TEXT FOR ANALYSIS:
Start of Block

# Altering ball bounce direction from the point of contact

Discussion in 'Physics' started by DinkyDev, Oct 5, 2018.

1. ### DinkyDev

Joined:
Jan 14, 2014
Posts:
28
Hi,

I'd like to know if it's possible, using PhysX and what Unity expose of it, to be able to modify the bounce direction of a fast moving ball hitting a surface. But it's important that the direction change is made from the point of contact, as that will alter the final position of the ball - imagine the arrows in this image are the balls entire movement within 1 physics update for example.

Is this possible? How could I go about doing this?

Thanks!

2. ### DinkyDev

Joined:
Jan 14, 2014
Posts:
28
Digging into this a bit more and it seems that you can't get a callback at the time of the actual collision to be able to modify the normal used for the collision (I found a request ticket for that feature to be added).

So how would you do this for a golf game for example then? Imagine a fast moving golf ball that hits some of the rough surface, you would want it to bounce off in random directions like it's hitting small sticks and leaves on the ground?

3. ### mgear

Joined:
Aug 3, 2010
Posts:
5,181
could add some random force on collisions?

End of Block

EXERCISE DATA:

Start of Block

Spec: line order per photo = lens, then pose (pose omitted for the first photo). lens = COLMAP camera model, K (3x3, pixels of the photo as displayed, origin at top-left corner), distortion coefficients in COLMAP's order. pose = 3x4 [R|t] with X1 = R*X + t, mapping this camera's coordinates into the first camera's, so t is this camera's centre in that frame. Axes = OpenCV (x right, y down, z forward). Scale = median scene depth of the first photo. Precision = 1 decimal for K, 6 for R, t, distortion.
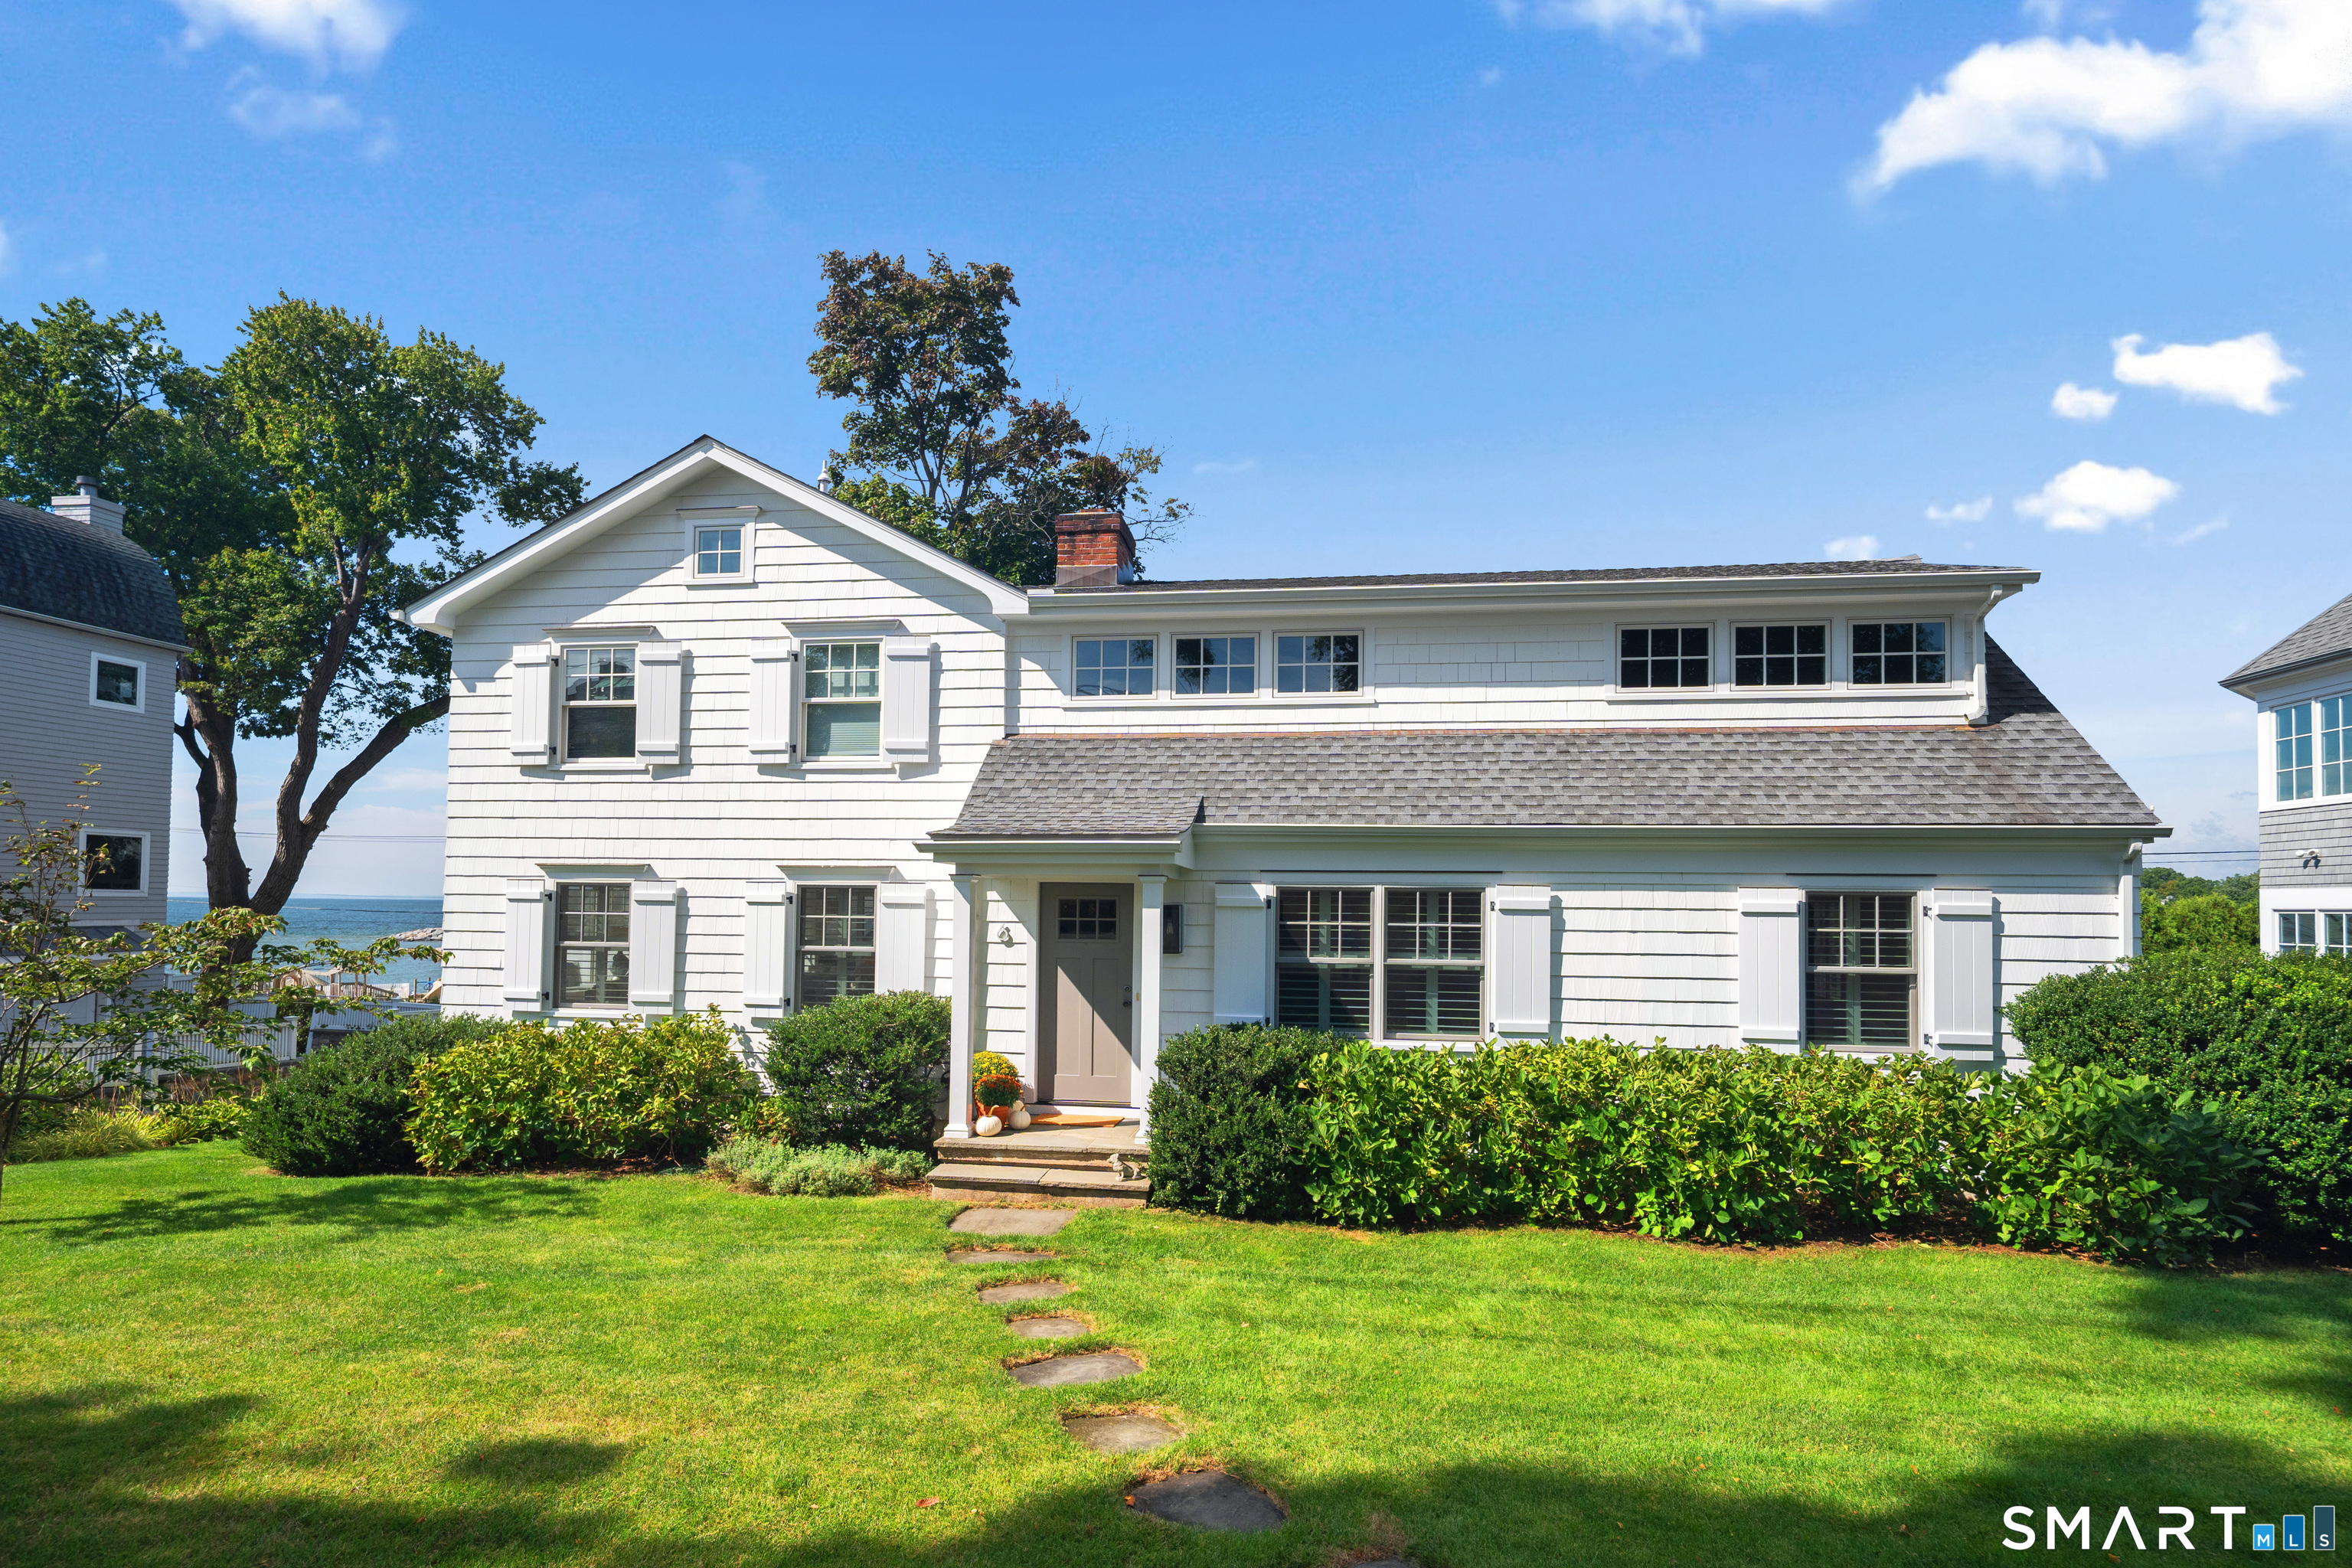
lens RADIAL K [[1135.1, 0, 1164.3], [0, 1135.1, 817.5], [0, 0, 1]] dist [0.001547, 0.000229]
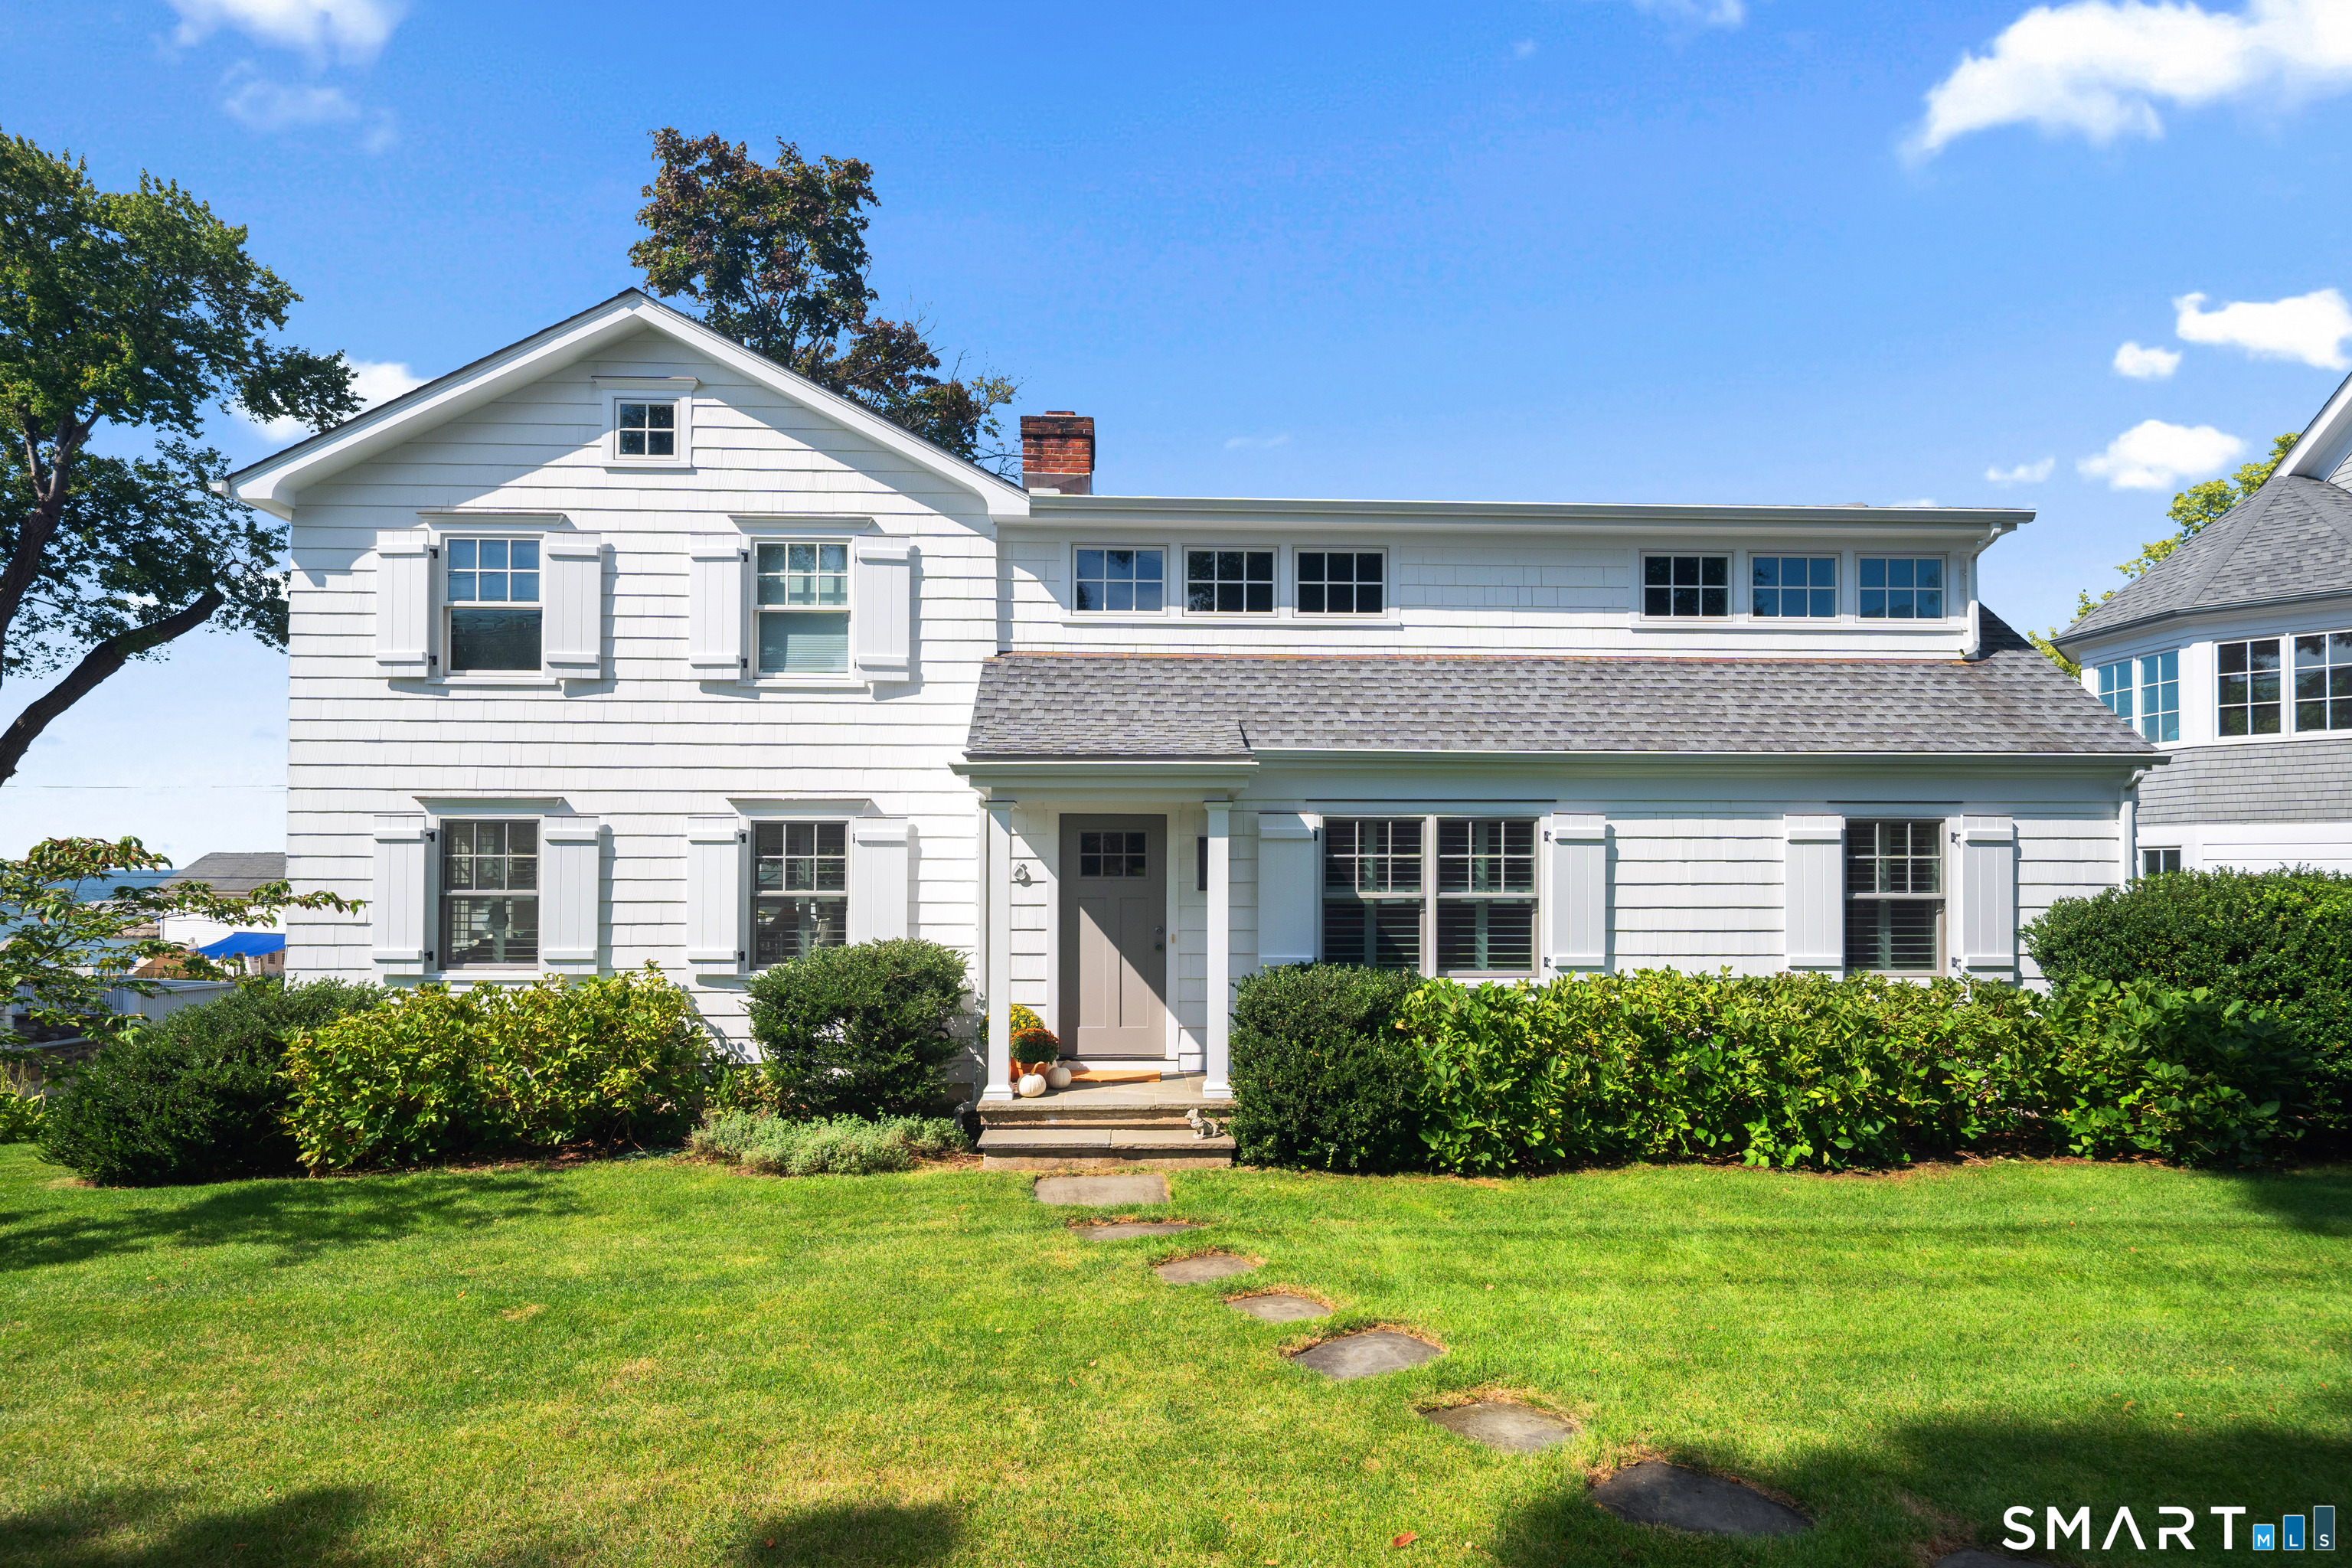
lens RADIAL K [[1154.6, 0, 1178.6], [0, 1154.6, 798.7], [0, 0, 1]] dist [0.003067, -0.002272]
pose [[0.985010, 0.000657, 0.172496, -0.176175], [-0.004191, 0.999789, 0.020125, 0.026778], [-0.172447, -0.020547, 0.984805, 0.089296]]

End of Block

WORK ORDER 1:
In the forum thread about ball bounce direction, what kind of game does DinkyDev give as an example?
WORK ORDER 2:
Continue the forum thread about ball bounce direction from its last post onward.

OUTPUT 1:
A golf game.

OUTPUT 2:
4. ### DinkyDev

Joined:
Jan 14, 2014
Posts:
28
But that's kind of the problem. Adding the force then, would be after the bounce, and the ball would already be a distance from the surface at that point. So the ball would bounce up, and then a force applied and it would appear to change direction in the air.

5. ### xorpheous

Joined:
Mar 28, 2018
Posts:
11
Think of the problem with the velocity resolved into components parallel and perpendicular to the surface normal. In a perfectly elastic collision, the component perpendicular to the normal (parallel to the face) will be unaffected and the component parallel to the normal (perpendicular to the face) will be flipped. (v_after = - v_before). In an inelastic collision without friction, only the perpendicular component is affected and the velocity after the reflection is reduced by some factor, the coefficient of restitution. (v_after = - coeff * v_before). With an axially aligned surface, this is simple, but for an arbitrarily oriented surface, you need to project the initial velocity onto the surface normal. After a bit of vector algebra, you can arrive at the following:

vf=vi−(ε+1)(vi⋅n)n

where vf is the velocity vector after the reflection, vi is the velocity before the collision, n is the surface normal (note, this is a unit vector), and ε is the coefficient of restitution. If ε=1, the collision is perfectly elastic and the angle of reflection is exactly the same as the angle of incidence. If ε < 1, the collision results in a loss of energy and the angle of reflection is greater than the angle of incidence until at ε=0, the object just slides along the surface. If ε > 1, energy is added to the object and the angle of reflection is less than the angle of incidence. This last case is similar to what happens with a jet bumper in a pinball game.

Code (CSharp):
1.         Vector3 vf = Velocity - ((Erest + 1) * Vector3.Dot(Velocity, Cube.transform.up.normalized)) * Cube.transform.up.normalized;
By randomizing your coefficient (Erest in the above line of code), you can randomize the reflection angle.